In class we learned the basics of the finite difference method (FDM), and I gave you two pieces of code that solve an equation using finite differences and with a physics-informed neural network. Eventually, we will use FDM as a platform for learning simulators of physics from data, using analysis to tell us how to set things up so that we get guaranteed performance.

For now, I want to make sure everyone is comfortable making this code go.

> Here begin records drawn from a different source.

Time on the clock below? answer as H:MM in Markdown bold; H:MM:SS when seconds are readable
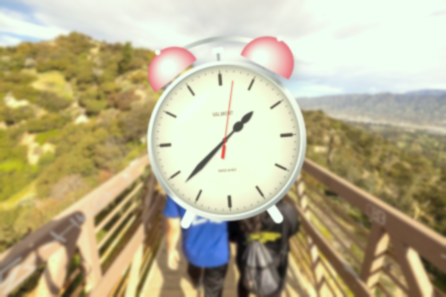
**1:38:02**
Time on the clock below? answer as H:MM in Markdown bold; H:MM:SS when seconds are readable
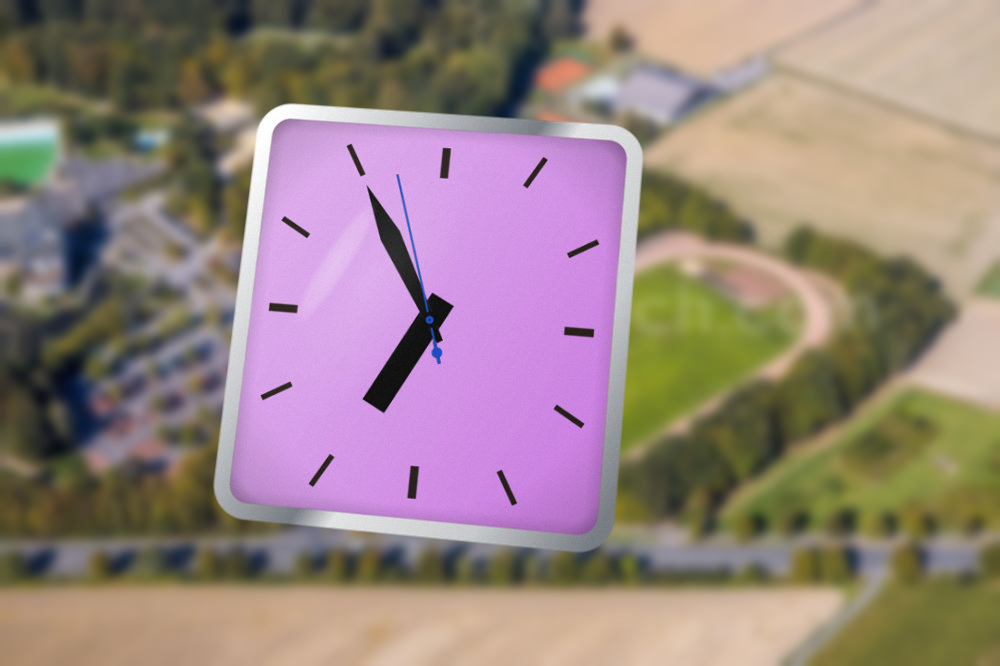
**6:54:57**
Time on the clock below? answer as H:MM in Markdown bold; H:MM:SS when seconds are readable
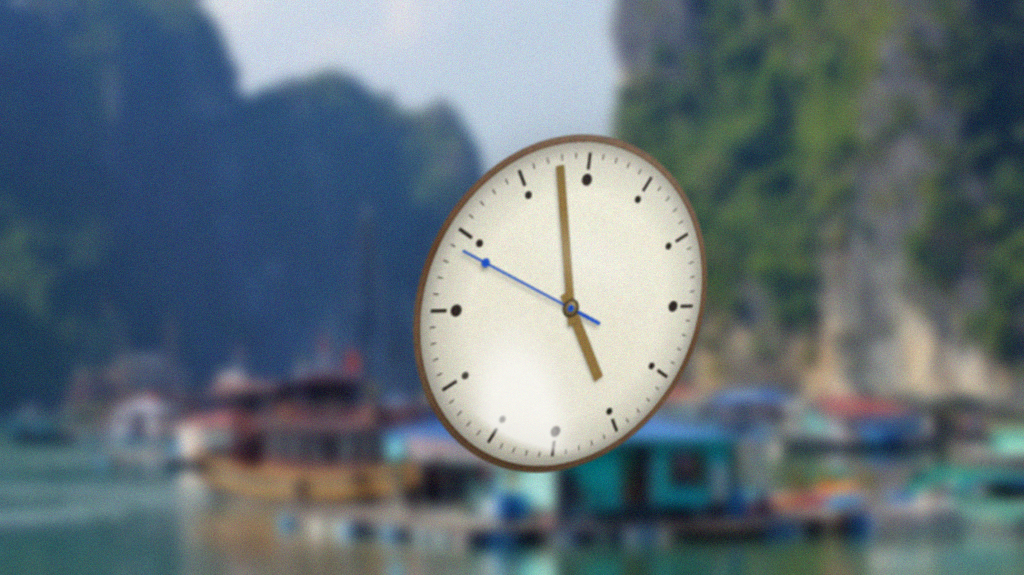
**4:57:49**
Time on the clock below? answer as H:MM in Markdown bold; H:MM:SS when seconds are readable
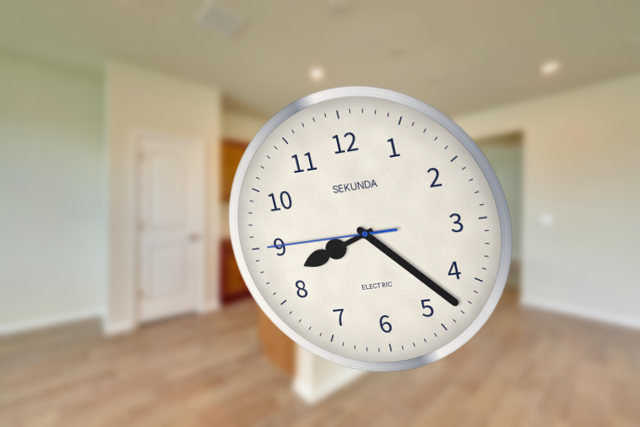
**8:22:45**
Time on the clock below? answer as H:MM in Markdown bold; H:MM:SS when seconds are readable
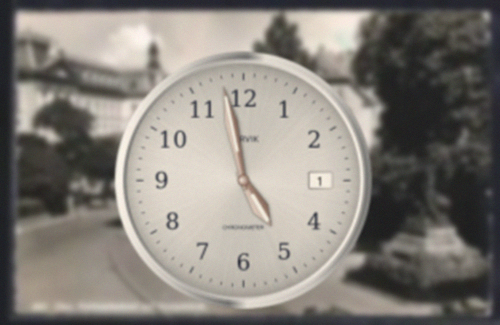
**4:58**
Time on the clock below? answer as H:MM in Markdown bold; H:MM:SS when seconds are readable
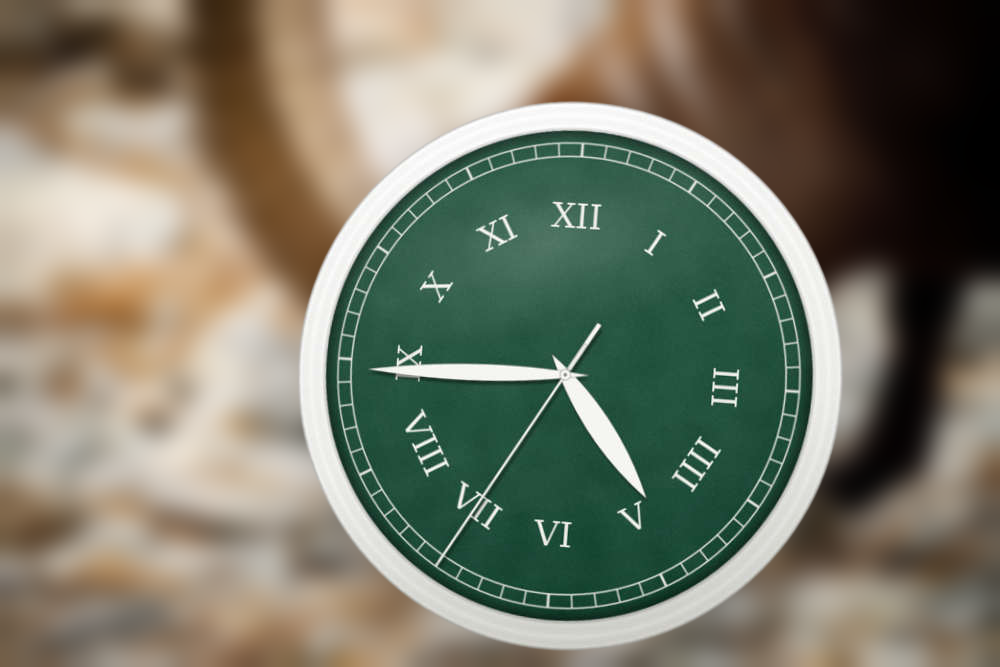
**4:44:35**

I've already written it for you, but I want you to use it to run some experiments.

AI use policy: You are encouraged to use LLMs to help you explain code and to debug your own code. In order to succeed as the class gets progressively more difficult, you will however need command over how a code like this is structured. Do not just ask an LLM to complete these assignments or you will lose out on building the muscle memory needed to complete future assignments!

Question 1 - Consistency of FDM

In class we introduced the finite difference stencil

$$\frac{u^{n+1}_i - u^n_i}{k} = \alpha \frac{u^{n+1}_{i-1} - 2u^{n+1}_i + u^{n+1}_{i+1}}{h^2}$$

where \(u^n_i\) approximates \(u(x_i, t_n)\), \(k = \Delta t\) is the time step, and \(h = \Delta x\) is the spatial step.

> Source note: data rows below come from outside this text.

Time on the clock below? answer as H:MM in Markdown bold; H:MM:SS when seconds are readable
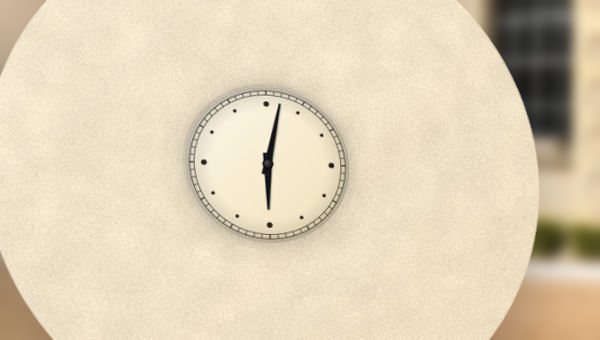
**6:02**
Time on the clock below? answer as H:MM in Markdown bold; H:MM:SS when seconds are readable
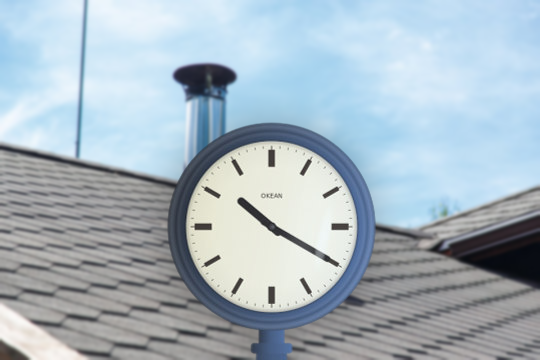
**10:20**
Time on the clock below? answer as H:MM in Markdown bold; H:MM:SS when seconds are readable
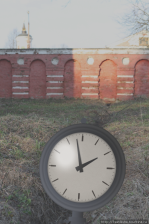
**1:58**
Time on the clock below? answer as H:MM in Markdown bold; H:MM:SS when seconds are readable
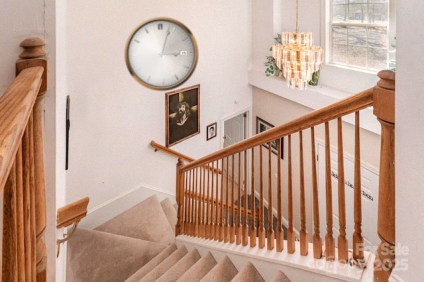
**3:03**
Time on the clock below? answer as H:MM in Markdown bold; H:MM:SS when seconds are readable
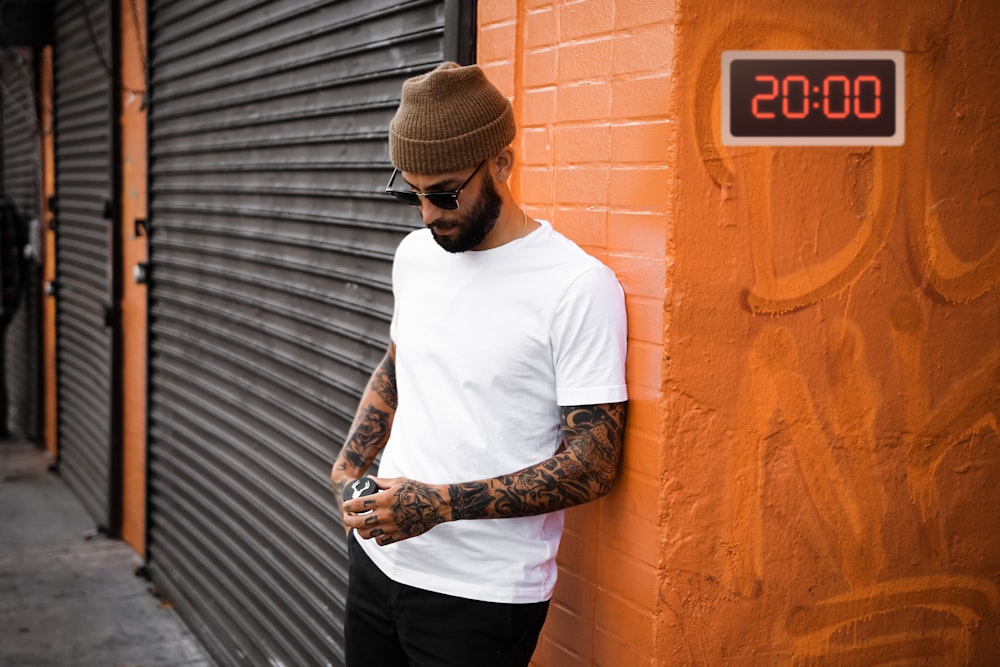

Prove that this finite difference scheme gives a consistent approximation to the PDE by showing that the local truncation error goes to zero:

$$\lim_{k,h \rightarrow 0} \left| \frac{u(x_i,t_{n+1}) - u(x_i,t_n)}{k} - \frac{\alpha }{h^2} (u(x_{i-1},t_{n+1}) - 2u(x_i,t_{n+1}) + u(x_{i+1},t_{n+1})) - \partial_t u(x_i,t_n) + \alpha \partial_{xx} u(x_i,t_n) \right|^2 = 0$$

Hint: Use the triangle inequality to split the error between the time piece and the spatial piece. Expand in a Taylor series for each piece to get a residual that scales with either \(k\) or \(h\), respectively.

Question 2 - Convergence Study

Show that for \(\alpha = 1\), the following is an exact solution to the heat equation

$$u^{ex}(x,t) = e^{-4\pi^2 t} \sin(2\pi x)$$

We are going to confirm that the code recovers this solution as we refine the mesh.